The birth of the Apple trio of aces
Apple launched the iTunes Store on April 28, 2003, just a year and a half after the original iPod was released. This was the logical evolution after the introduction of iTunes as a music library manager in early 2001 and the iPod only ten months later. The integration of a music store was a further addition for those who wanted to listen to legal music in an easy and comfortable way, a fundamental pillar of what was to come later with the iPhone, a phone that amazed us at the time.

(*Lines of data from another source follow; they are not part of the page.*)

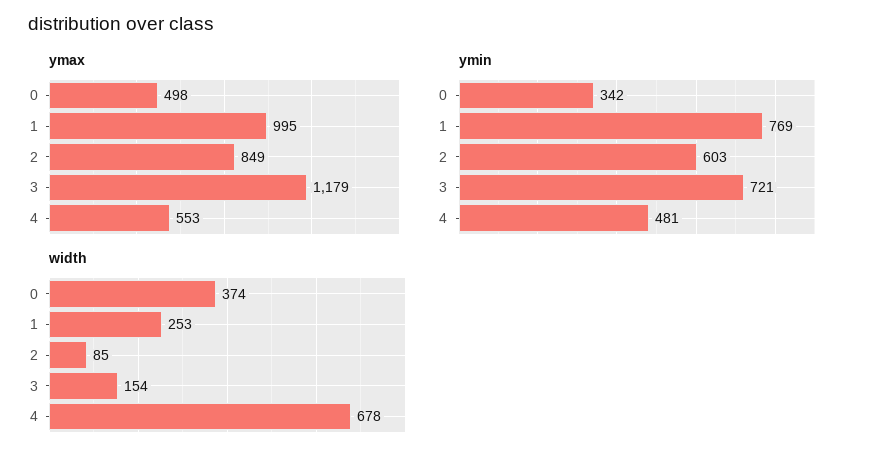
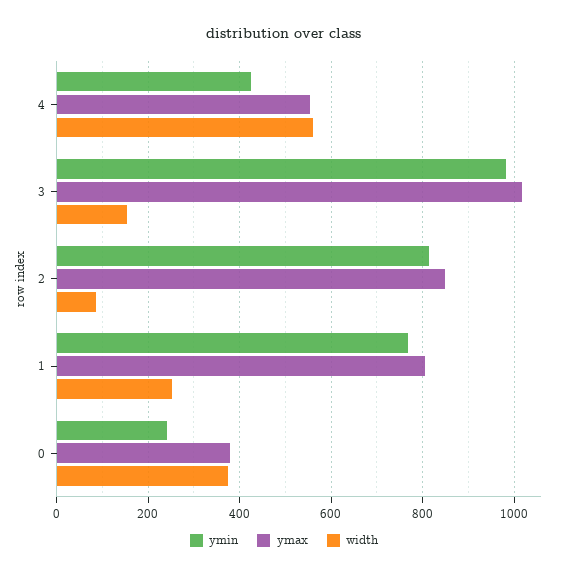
  {
    "ymax": {
-     "0": 498,
+     "0": 380,
-     "1": 995,
+     "1": 800,
      "2": 849,
-     "3": 1179,
+     "3": 1020,
      "4": 553
    },
    "ymin": {
-     "0": 342,
+     "0": 240,
      "1": 769,
-     "2": 603,
+     "2": 820,
-     "3": 721,
+     "3": 980,
-     "4": 481
+     "4": 420
    },
    "width": {
      "0": 374,
      "1": 253,
      "2": 85,
      "3": 154,
-     "4": 678
+     "4": 560
    }
  }

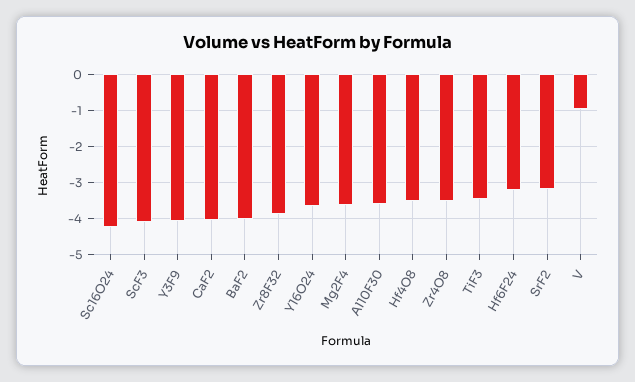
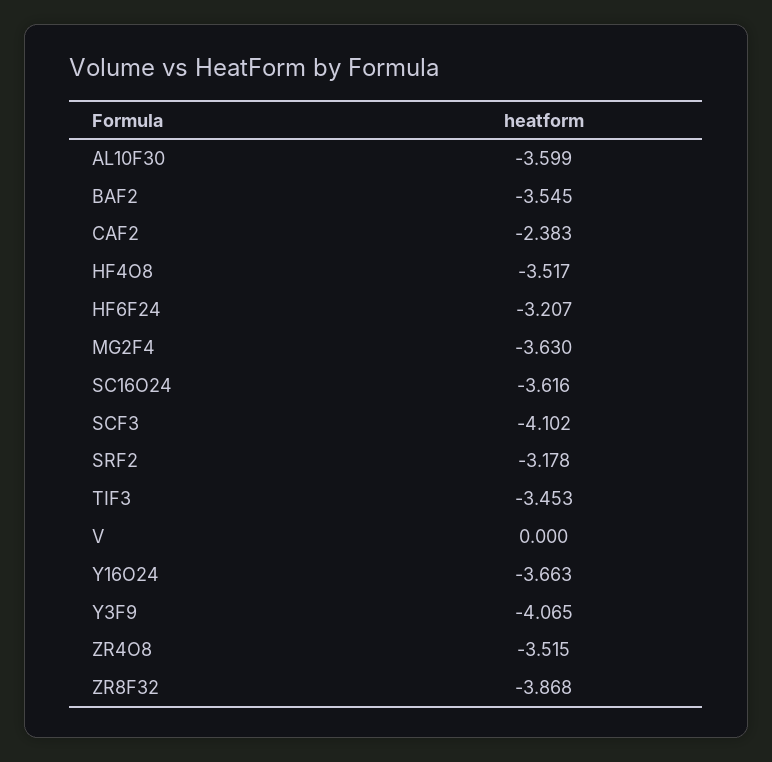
  {
-   "Sc16O24": -4.2,
+   "Sc16O24": -3.616,
    "ScF3": -4.102,
    "Y3F9": -4.065,
-   "CaF2": -4,
+   "CaF2": -2.383,
-   "BaF2": -4,
+   "BaF2": -3.545,
    "Zr8F32": -3.868,
    "Y16O24": -3.663,
    "Mg2F4": -3.63,
    "Al10F30": -3.599,
    "Hf4O8": -3.517,
    "Zr4O8": -3.515,
    "TiF3": -3.453,
    "Hf6F24": -3.207,
    "SrF2": -3.178,
-   "V": -1
+   "V": 0
  }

When it opened, the iTunes Store was the only legal digital store that covered the top five labels of the time. In addition to a simple interface, Jobs managed to convince them to sell individual songs only $ 1 plus albums. In this way, they offered the user to buy only the songs they liked without investing the usual 10-15 dollars for a full album.
Apple offered record companies an alternative to the rampant piracy that existed at the time, betting on an initiative led by a fairly small company at the time.
With hindsight, Apple’s decision is obvious. Combine hardware (iPod), software (iTunes) and services (iTunes Store) in a user-friendly manner and free of obstacles caused by outdated business models. In the same way that current products also use this trio of aces quite successfully.
MSN Music in response to the iTunes Store in 2004
Bill Gates email has been sent April 30 at 10:46 p.m.. That is to say two days after the launch of the iTunes Store. His team set to work on an alternative called MSN Music. The service already existed, but they added the ability to buy music online in 2004.
Despite the best efforts, the service quickly proved to be inadequate. It was born in response to the iTunes Store launched a year earlier, using the Windows Media Player program and the DRM protected .wma format. Paradoxically, it was not compatible with the Zune player released by Microsoft in 2006, another attempt by the company to compete with Apple’s iPod.
Finally, in 2006, its closure was announced and has been replaced by Zune Marketplace. More advanced software designed to deliver content to the enterprise player. However, these devices didn’t have any better luck either. The Zune HD was discontinued in late 2011, ending the most advanced model to date.
This story shows, once again, that it was not that easy to do what Apple did. Combining intuitive software, attractive hardware and easy-to-use services it seemed obvious and it was enough to copy it. And yet, one of the most powerful companies of the moment has not been able to make a dent.